I know what he would say: they are not to be interfered with. Life on other planets is not something for us to toy with. But I don’t see why. The Patron is always so concerned with contamination, saying that our mere presence can destroy what would otherwise exist. And maybe that’s true. But maybe it doesn’t matter. If the scanners are right, those are people down there. So how can I mess with them? I am a people too, after all.
The Patron might disagree. He has been saying for a long time that we are not human. We are superhuman. We are an offshoot of the original Earth species who decided not to keep falling prey to the cycle of birth and death. We long ago cured our ailments. Colds. Warts. Cancers. Coronary disease. Each one was systematically eradicated until only our traitorous bodies with their cellular aging held us back—and then we solved that too. Some say the Patron is over a thousand years old. He has earned his immortality by guiding us to a place of pure power. To him, the rest of creation is nothing but a zoo to be curated. But I am only eighteen years old. I am a late birth, the product of illicit copulation. I am lucky the Patron didn’t have me removed from existence as an embarrassment.
Most of my people are not technically alive to shame him anyway. At any given time, most of our living members are in stasis, frozen in time. There are fields of people frozen, waiting for there to be a reason to exist again. It turns out, a perfect existence without pain or suffering is incredibly boring—and it also turns out that it is a lot more sustainable to keep a million or so people on ice than it is to have them walking around eating and excreting.
I don’t agree with that.

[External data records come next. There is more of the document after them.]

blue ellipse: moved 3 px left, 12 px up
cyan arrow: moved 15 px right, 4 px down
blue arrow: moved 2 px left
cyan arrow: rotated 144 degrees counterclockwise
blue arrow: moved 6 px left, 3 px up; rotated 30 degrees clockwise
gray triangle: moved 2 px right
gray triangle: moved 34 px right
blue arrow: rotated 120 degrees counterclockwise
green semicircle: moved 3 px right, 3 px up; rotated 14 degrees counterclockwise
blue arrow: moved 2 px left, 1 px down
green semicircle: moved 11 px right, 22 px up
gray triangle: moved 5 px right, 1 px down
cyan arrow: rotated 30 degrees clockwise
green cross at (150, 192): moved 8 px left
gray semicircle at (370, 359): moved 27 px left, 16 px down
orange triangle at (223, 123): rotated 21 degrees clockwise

I don’t agree with most things the Patron says and does. I am his youngest and most rebellious child, and he will never quite forgive me for existing.
But that doesn’t matter now. What matters is that I am here in orbit around the remnants of old human civilization.

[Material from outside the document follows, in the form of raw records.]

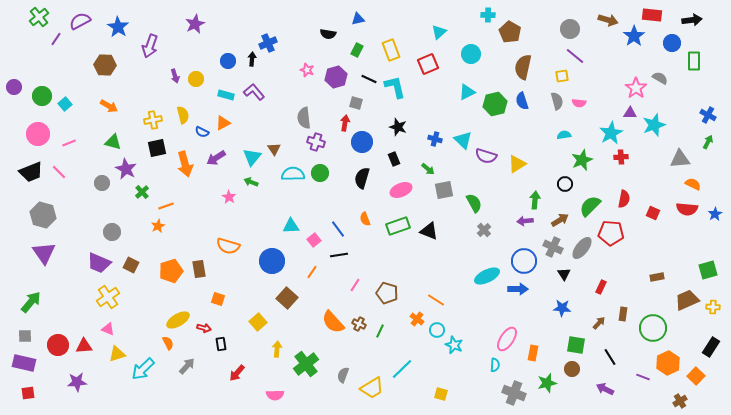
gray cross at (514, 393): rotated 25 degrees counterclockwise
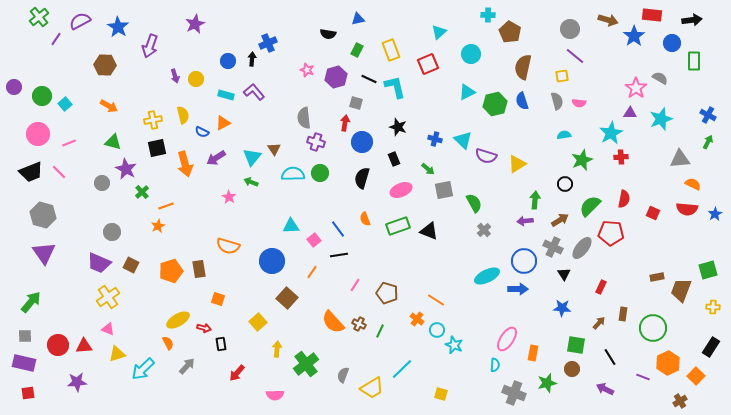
cyan star at (654, 125): moved 7 px right, 6 px up
brown trapezoid at (687, 300): moved 6 px left, 10 px up; rotated 45 degrees counterclockwise
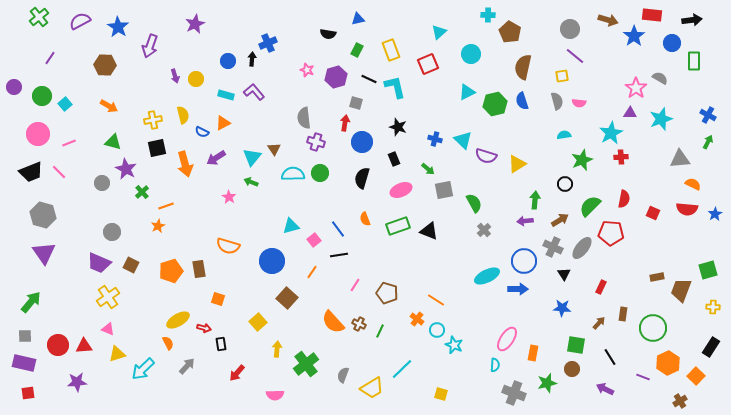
purple line at (56, 39): moved 6 px left, 19 px down
cyan triangle at (291, 226): rotated 12 degrees counterclockwise
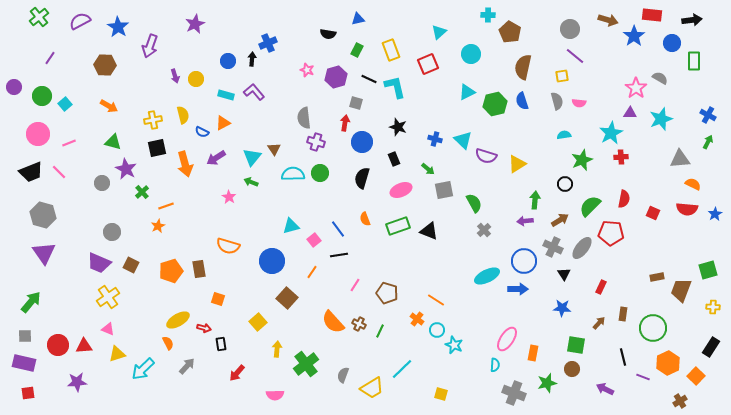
black line at (610, 357): moved 13 px right; rotated 18 degrees clockwise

I start to mess with the controls. The ship put itself into ideal orbit, but I’m not satisfied. I want to get lower. I want to see more. I want to get eyes on what’s going on below.
Hours pass as I hunt for humanity. Maybe days. I lose track of time as I scour the lands for views of what I know must be down there. I am almost asleep in my chair when the grainy image of several bipeds flashes across the lower corner of the screen.